<<<<

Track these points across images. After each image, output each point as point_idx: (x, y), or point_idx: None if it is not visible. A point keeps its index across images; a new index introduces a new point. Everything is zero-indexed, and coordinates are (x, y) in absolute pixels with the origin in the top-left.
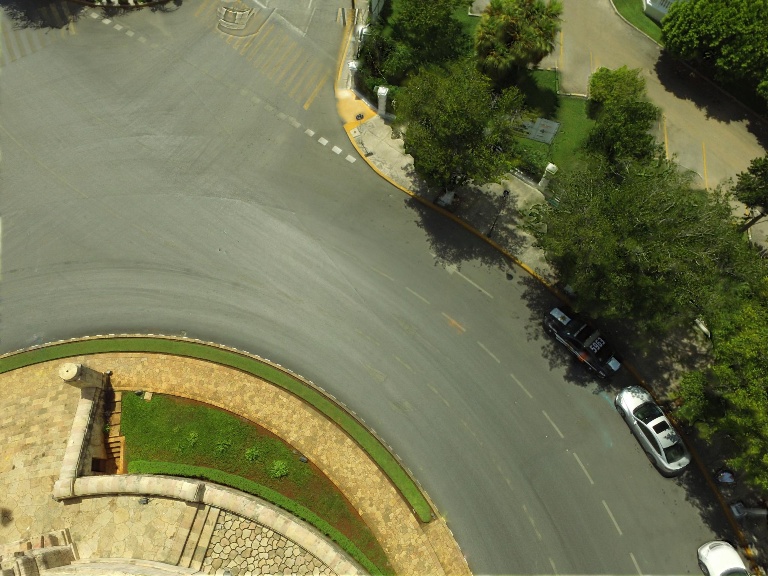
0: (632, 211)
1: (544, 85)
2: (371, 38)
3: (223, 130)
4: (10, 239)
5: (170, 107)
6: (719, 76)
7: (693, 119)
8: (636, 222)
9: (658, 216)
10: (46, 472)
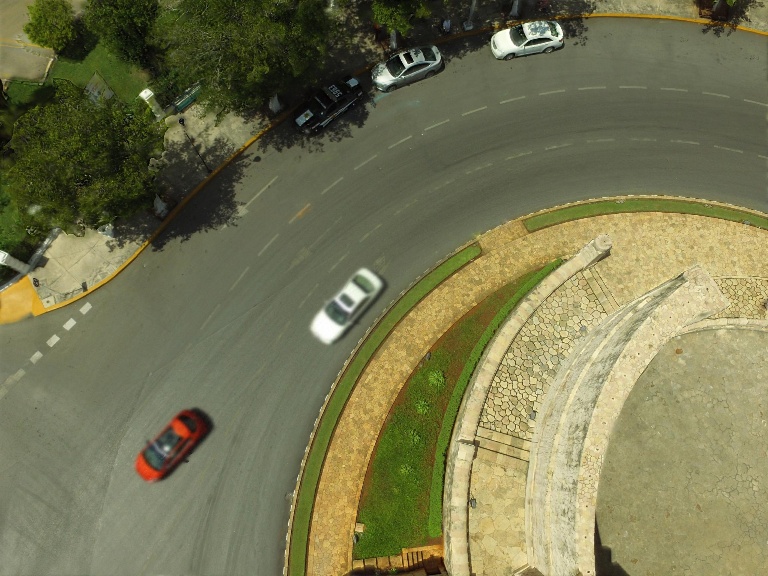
0: None
1: (27, 96)
2: None
3: (6, 472)
4: None
5: None
6: None
7: None
8: None
9: None
10: None
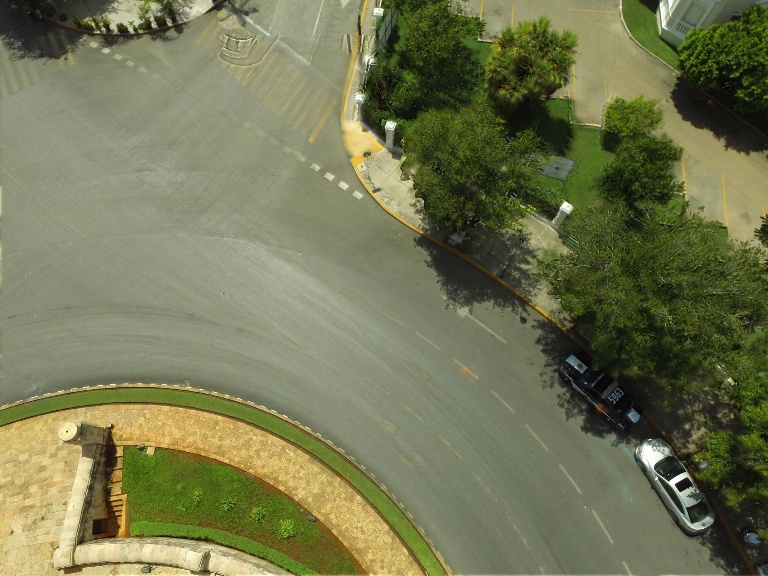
0: (656, 269)
1: (556, 115)
2: (378, 69)
3: (226, 165)
4: (8, 283)
5: (171, 141)
6: (739, 107)
7: (711, 150)
8: (661, 281)
9: (684, 276)
10: (45, 538)
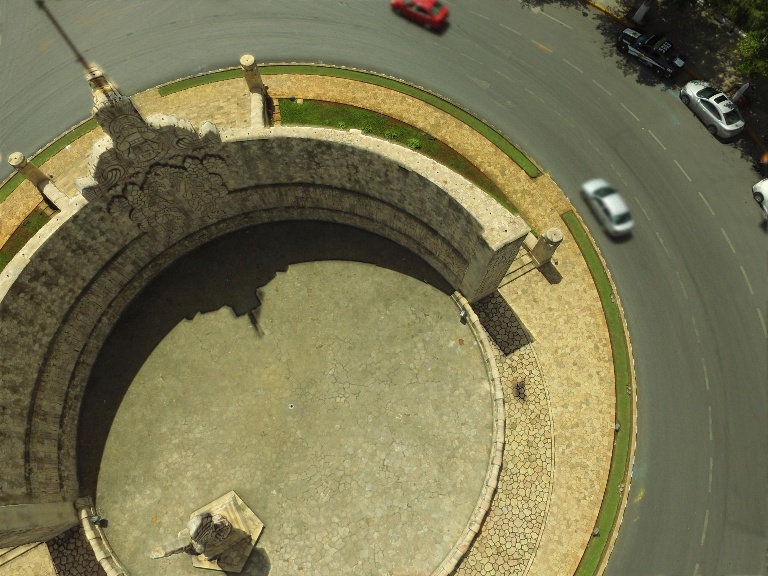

>>>>

GIVEN EXERCISE |
Reproduce all of the data above verbatim, line for line, and omit the pictures.

RESPONSE |
Track these points across images. After each image, output each point as point_idx: (x, y), or point_idx: None if it is not visible. A point keeps its index across images; a new index introduces a new point. Everything is zero-indexed, and coordinates are (x, y) in absolute pixels with the origin in the top-left.
0: (632, 211)
1: (544, 85)
2: (371, 38)
3: (223, 130)
4: (10, 239)
5: (170, 107)
6: (719, 76)
7: (693, 119)
8: (636, 222)
9: (658, 216)
10: (46, 472)
0: None
1: (27, 96)
2: None
3: (6, 472)
4: None
5: None
6: None
7: None
8: None
9: None
10: None
0: (656, 269)
1: (556, 115)
2: (378, 69)
3: (226, 165)
4: (8, 283)
5: (171, 141)
6: (739, 107)
7: (711, 150)
8: (661, 281)
9: (684, 276)
10: (45, 538)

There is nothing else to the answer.